What you should do>
Where in the records does the word "class" appear? Copy each line that holds it.

Raw data>
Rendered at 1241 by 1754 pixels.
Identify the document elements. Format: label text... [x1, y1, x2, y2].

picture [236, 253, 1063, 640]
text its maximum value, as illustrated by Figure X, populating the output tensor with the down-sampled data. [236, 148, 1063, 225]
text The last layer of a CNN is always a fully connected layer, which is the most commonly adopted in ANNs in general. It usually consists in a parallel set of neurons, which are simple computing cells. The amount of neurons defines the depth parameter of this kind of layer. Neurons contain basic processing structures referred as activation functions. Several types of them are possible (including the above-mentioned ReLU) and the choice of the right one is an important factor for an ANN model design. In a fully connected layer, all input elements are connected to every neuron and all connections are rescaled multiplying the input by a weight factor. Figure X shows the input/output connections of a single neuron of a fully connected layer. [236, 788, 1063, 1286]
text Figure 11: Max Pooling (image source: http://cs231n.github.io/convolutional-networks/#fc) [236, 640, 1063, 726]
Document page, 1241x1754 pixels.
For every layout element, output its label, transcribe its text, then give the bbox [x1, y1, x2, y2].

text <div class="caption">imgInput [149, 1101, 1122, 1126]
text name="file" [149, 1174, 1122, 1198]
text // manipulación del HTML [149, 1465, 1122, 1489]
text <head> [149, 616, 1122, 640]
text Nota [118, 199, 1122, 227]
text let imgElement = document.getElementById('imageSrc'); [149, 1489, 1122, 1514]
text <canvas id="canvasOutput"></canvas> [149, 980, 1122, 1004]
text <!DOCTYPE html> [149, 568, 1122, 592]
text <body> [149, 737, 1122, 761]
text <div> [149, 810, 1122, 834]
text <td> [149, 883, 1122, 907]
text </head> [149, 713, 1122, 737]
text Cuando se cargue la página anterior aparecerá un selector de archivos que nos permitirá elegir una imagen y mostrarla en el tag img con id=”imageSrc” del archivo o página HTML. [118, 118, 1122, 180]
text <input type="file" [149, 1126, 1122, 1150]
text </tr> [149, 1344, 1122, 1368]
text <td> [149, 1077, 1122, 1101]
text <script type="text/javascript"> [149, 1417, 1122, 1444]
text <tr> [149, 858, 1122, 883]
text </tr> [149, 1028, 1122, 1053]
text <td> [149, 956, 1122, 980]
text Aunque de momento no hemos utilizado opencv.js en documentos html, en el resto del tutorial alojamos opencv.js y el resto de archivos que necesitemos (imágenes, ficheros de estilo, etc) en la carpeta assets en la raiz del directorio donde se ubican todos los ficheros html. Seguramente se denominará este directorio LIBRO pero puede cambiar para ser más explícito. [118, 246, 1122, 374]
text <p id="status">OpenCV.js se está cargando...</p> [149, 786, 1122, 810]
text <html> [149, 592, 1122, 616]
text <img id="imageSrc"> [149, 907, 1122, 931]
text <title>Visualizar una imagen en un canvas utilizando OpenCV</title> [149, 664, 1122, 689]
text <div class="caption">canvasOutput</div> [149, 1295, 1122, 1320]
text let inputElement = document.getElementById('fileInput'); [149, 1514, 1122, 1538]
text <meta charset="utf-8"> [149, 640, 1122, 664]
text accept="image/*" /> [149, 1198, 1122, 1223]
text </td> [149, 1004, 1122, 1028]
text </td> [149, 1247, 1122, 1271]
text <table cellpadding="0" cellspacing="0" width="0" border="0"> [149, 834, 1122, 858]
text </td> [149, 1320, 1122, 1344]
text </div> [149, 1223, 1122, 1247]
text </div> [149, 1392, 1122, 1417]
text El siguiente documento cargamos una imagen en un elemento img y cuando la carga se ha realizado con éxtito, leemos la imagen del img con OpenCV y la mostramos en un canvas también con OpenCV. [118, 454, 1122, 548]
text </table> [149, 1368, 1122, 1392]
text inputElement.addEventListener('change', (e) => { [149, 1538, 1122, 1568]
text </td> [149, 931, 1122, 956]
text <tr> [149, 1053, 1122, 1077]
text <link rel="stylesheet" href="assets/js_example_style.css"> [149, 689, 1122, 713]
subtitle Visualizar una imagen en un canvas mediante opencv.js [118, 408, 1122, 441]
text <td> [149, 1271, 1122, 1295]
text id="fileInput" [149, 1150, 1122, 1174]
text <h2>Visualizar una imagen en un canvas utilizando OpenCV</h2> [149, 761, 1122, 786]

Response area>
text <div class="caption">imgInput [149, 1101, 1122, 1126]
text <div class="caption">canvasOutput</div> [149, 1295, 1122, 1320]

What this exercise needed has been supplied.